**EXERCISE BRIEF**
Below are some records; write them all out again exactly.
<<<<
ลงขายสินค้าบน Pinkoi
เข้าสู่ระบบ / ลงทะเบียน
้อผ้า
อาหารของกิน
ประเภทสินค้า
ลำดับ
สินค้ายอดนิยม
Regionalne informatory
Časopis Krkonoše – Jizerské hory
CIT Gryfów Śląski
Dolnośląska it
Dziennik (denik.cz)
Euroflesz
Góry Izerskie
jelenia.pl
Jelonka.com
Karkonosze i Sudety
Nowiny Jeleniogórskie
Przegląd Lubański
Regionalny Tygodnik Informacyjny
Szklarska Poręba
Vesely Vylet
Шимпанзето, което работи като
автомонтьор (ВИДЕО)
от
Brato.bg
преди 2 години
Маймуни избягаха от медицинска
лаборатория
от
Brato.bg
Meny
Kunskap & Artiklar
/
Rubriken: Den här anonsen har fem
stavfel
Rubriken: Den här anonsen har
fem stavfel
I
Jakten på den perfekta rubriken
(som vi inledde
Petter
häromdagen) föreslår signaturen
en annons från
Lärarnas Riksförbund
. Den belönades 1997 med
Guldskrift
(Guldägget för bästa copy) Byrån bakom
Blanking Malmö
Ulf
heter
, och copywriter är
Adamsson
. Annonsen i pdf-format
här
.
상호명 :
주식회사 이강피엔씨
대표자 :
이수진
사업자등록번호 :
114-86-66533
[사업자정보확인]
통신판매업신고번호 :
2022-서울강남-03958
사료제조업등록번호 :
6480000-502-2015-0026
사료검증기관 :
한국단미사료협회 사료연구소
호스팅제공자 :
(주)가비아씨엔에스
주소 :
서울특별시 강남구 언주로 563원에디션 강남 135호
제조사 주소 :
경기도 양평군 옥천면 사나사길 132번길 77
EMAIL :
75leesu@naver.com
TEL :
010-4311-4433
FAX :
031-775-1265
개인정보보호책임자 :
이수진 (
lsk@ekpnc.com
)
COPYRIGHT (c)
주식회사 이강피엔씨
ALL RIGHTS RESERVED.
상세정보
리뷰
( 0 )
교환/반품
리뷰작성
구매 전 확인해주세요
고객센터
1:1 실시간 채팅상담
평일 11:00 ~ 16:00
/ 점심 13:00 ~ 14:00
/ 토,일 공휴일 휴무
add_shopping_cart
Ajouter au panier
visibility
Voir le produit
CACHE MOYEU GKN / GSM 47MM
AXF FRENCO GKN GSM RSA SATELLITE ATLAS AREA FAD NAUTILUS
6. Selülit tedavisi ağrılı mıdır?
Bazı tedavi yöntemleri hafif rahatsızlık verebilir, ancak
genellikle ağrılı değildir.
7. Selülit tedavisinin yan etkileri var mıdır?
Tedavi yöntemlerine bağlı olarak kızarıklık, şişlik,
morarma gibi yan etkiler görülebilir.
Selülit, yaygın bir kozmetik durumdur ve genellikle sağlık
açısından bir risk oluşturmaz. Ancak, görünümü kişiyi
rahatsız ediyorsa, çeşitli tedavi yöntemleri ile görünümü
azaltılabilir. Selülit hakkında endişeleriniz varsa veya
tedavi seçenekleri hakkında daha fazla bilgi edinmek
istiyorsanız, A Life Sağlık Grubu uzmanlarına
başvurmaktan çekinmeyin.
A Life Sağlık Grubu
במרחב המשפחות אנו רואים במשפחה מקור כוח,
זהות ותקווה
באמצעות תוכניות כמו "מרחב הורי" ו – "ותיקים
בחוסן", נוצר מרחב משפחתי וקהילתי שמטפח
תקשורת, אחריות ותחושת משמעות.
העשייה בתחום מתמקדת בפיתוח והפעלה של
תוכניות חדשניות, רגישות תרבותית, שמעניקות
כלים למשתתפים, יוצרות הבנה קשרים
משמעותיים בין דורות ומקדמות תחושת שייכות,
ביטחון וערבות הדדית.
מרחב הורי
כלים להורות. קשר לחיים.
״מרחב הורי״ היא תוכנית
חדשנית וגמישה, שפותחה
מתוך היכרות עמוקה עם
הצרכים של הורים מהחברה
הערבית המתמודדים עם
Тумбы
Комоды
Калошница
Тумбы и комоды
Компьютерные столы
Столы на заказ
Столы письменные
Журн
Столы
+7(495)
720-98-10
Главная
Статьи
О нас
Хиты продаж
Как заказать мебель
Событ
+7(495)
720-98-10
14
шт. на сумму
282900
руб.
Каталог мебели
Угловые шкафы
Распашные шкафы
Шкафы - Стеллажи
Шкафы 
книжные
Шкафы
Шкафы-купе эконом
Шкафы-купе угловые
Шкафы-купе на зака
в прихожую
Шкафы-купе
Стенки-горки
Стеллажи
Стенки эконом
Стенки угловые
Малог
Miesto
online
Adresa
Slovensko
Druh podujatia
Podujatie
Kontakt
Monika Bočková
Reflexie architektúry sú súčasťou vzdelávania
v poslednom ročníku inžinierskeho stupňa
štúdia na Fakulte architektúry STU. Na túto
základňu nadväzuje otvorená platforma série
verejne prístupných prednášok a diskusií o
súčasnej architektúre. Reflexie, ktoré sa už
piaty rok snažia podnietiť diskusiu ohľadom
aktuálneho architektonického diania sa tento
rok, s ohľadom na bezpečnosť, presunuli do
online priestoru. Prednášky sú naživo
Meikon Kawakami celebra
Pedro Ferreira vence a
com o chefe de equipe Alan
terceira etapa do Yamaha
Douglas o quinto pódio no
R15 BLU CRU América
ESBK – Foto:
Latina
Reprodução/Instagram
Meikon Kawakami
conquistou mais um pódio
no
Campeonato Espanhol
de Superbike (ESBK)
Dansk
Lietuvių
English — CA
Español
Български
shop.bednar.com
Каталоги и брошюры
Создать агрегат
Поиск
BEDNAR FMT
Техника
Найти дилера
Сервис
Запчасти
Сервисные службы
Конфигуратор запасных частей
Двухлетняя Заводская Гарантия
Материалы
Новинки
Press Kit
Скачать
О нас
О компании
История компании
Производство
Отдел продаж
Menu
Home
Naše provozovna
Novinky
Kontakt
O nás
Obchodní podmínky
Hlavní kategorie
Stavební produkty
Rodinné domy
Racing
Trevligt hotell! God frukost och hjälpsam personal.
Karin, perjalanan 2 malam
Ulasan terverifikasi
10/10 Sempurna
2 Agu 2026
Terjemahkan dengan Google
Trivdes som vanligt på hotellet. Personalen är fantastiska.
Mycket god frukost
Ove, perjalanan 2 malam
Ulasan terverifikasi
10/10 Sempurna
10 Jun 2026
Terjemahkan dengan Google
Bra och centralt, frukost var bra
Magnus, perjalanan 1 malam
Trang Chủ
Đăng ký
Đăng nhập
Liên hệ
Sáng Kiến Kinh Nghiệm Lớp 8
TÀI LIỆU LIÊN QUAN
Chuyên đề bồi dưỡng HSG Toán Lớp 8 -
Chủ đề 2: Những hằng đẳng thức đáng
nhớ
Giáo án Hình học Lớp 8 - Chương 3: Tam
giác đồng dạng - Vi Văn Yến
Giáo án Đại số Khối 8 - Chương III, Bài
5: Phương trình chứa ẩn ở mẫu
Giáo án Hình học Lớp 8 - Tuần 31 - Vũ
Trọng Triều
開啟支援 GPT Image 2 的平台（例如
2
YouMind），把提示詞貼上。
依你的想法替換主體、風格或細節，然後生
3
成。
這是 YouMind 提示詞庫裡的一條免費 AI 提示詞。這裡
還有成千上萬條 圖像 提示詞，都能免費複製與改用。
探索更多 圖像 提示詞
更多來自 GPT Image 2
>>>>
**EXERCISE RESPONSE**
ลงขายสินค้าบน Pinkoi
เข้าสู่ระบบ / ลงทะเบียน
้อผ้า
อาหารของกิน
ประเภทสินค้า
ลำดับ
สินค้ายอดนิยม
Regionalne informatory
Časopis Krkonoše – Jizerské hory
CIT Gryfów Śląski
Dolnośląska it
Dziennik (denik.cz)
Euroflesz
Góry Izerskie
jelenia.pl
Jelonka.com
Karkonosze i Sudety
Nowiny Jeleniogórskie
Przegląd Lubański
Regionalny Tygodnik Informacyjny
Szklarska Poręba
Vesely Vylet
Шимпанзето, което работи като
автомонтьор (ВИДЕО)
от
Brato.bg
преди 2 години
Маймуни избягаха от медицинска
лаборатория
от
Brato.bg
Meny
Kunskap & Artiklar
/
Rubriken: Den här anonsen har fem
stavfel
Rubriken: Den här anonsen har
fem stavfel
I
Jakten på den perfekta rubriken
(som vi inledde
Petter
häromdagen) föreslår signaturen
en annons från
Lärarnas Riksförbund
. Den belönades 1997 med
Guldskrift
(Guldägget för bästa copy) Byrån bakom
Blanking Malmö
Ulf
heter
, och copywriter är
Adamsson
. Annonsen i pdf-format
här
.
상호명 :
주식회사 이강피엔씨
대표자 :
이수진
사업자등록번호 :
114-86-66533
[사업자정보확인]
통신판매업신고번호 :
2022-서울강남-03958
사료제조업등록번호 :
6480000-502-2015-0026
사료검증기관 :
한국단미사료협회 사료연구소
호스팅제공자 :
(주)가비아씨엔에스
주소 :
서울특별시 강남구 언주로 563원에디션 강남 135호
제조사 주소 :
경기도 양평군 옥천면 사나사길 132번길 77
EMAIL :
75leesu@naver.com
TEL :
010-4311-4433
FAX :
031-775-1265
개인정보보호책임자 :
이수진 (
lsk@ekpnc.com
)
COPYRIGHT (c)
주식회사 이강피엔씨
ALL RIGHTS RESERVED.
상세정보
리뷰
( 0 )
교환/반품
리뷰작성
구매 전 확인해주세요
고객센터
1:1 실시간 채팅상담
평일 11:00 ~ 16:00
/ 점심 13:00 ~ 14:00
/ 토,일 공휴일 휴무
add_shopping_cart
Ajouter au panier
visibility
Voir le produit
CACHE MOYEU GKN / GSM 47MM
AXF FRENCO GKN GSM RSA SATELLITE ATLAS AREA FAD NAUTILUS
6. Selülit tedavisi ağrılı mıdır?
Bazı tedavi yöntemleri hafif rahatsızlık verebilir, ancak
genellikle ağrılı değildir.
7. Selülit tedavisinin yan etkileri var mıdır?
Tedavi yöntemlerine bağlı olarak kızarıklık, şişlik,
morarma gibi yan etkiler görülebilir.
Selülit, yaygın bir kozmetik durumdur ve genellikle sağlık
açısından bir risk oluşturmaz. Ancak, görünümü kişiyi
rahatsız ediyorsa, çeşitli tedavi yöntemleri ile görünümü
azaltılabilir. Selülit hakkında endişeleriniz varsa veya
tedavi seçenekleri hakkında daha fazla bilgi edinmek
istiyorsanız, A Life Sağlık Grubu uzmanlarına
başvurmaktan çekinmeyin.
A Life Sağlık Grubu
במרחב המשפחות אנו רואים במשפחה מקור כוח,
זהות ותקווה
באמצעות תוכניות כמו "מרחב הורי" ו – "ותיקים
בחוסן", נוצר מרחב משפחתי וקהילתי שמטפח
תקשורת, אחריות ותחושת משמעות.
העשייה בתחום מתמקדת בפיתוח והפעלה של
תוכניות חדשניות, רגישות תרבותית, שמעניקות
כלים למשתתפים, יוצרות הבנה קשרים
משמעותיים בין דורות ומקדמות תחושת שייכות,
ביטחון וערבות הדדית.
מרחב הורי
כלים להורות. קשר לחיים.
״מרחב הורי״ היא תוכנית
חדשנית וגמישה, שפותחה
מתוך היכרות עמוקה עם
הצרכים של הורים מהחברה
הערבית המתמודדים עם
Тумбы
Комоды
Калошница
Тумбы и комоды
Компьютерные столы
Столы на заказ
Столы письменные
Журн
Столы
+7(495)
720-98-10
Главная
Статьи
О нас
Хиты продаж
Как заказать мебель
Событ
+7(495)
720-98-10
14
шт. на сумму
282900
руб.
Каталог мебели
Угловые шкафы
Распашные шкафы
Шкафы - Стеллажи
Шкафы 
книжные
Шкафы
Шкафы-купе эконом
Шкафы-купе угловые
Шкафы-купе на зака
в прихожую
Шкафы-купе
Стенки-горки
Стеллажи
Стенки эконом
Стенки угловые
Малог
Miesto
online
Adresa
Slovensko
Druh podujatia
Podujatie
Kontakt
Monika Bočková
Reflexie architektúry sú súčasťou vzdelávania
v poslednom ročníku inžinierskeho stupňa
štúdia na Fakulte architektúry STU. Na túto
základňu nadväzuje otvorená platforma série
verejne prístupných prednášok a diskusií o
súčasnej architektúre. Reflexie, ktoré sa už
piaty rok snažia podnietiť diskusiu ohľadom
aktuálneho architektonického diania sa tento
rok, s ohľadom na bezpečnosť, presunuli do
online priestoru. Prednášky sú naživo
Meikon Kawakami celebra
Pedro Ferreira vence a
com o chefe de equipe Alan
terceira etapa do Yamaha
Douglas o quinto pódio no
R15 BLU CRU América
ESBK – Foto:
Latina
Reprodução/Instagram
Meikon Kawakami
conquistou mais um pódio
no
Campeonato Espanhol
de Superbike (ESBK)
Dansk
Lietuvių
English — CA
Español
Български
shop.bednar.com
Каталоги и брошюры
Создать агрегат
Поиск
BEDNAR FMT
Техника
Найти дилера
Сервис
Запчасти
Сервисные службы
Конфигуратор запасных частей
Двухлетняя Заводская Гарантия
Материалы
Новинки
Press Kit
Скачать
О нас
О компании
История компании
Производство
Отдел продаж
Menu
Home
Naše provozovna
Novinky
Kontakt
O nás
Obchodní podmínky
Hlavní kategorie
Stavební produkty
Rodinné domy
Racing
Trevligt hotell! God frukost och hjälpsam personal.
Karin, perjalanan 2 malam
Ulasan terverifikasi
10/10 Sempurna
2 Agu 2026
Terjemahkan dengan Google
Trivdes som vanligt på hotellet. Personalen är fantastiska.
Mycket god frukost
Ove, perjalanan 2 malam
Ulasan terverifikasi
10/10 Sempurna
10 Jun 2026
Terjemahkan dengan Google
Bra och centralt, frukost var bra
Magnus, perjalanan 1 malam
Trang Chủ
Đăng ký
Đăng nhập
Liên hệ
Sáng Kiến Kinh Nghiệm Lớp 8
TÀI LIỆU LIÊN QUAN
Chuyên đề bồi dưỡng HSG Toán Lớp 8 -
Chủ đề 2: Những hằng đẳng thức đáng
nhớ
Giáo án Hình học Lớp 8 - Chương 3: Tam
giác đồng dạng - Vi Văn Yến
Giáo án Đại số Khối 8 - Chương III, Bài
5: Phương trình chứa ẩn ở mẫu
Giáo án Hình học Lớp 8 - Tuần 31 - Vũ
Trọng Triều
開啟支援 GPT Image 2 的平台（例如
2
YouMind），把提示詞貼上。
依你的想法替換主體、風格或細節，然後生
3
成。
這是 YouMind 提示詞庫裡的一條免費 AI 提示詞。這裡
還有成千上萬條 圖像 提示詞，都能免費複製與改用。
探索更多 圖像 提示詞
更多來自 GPT Image 2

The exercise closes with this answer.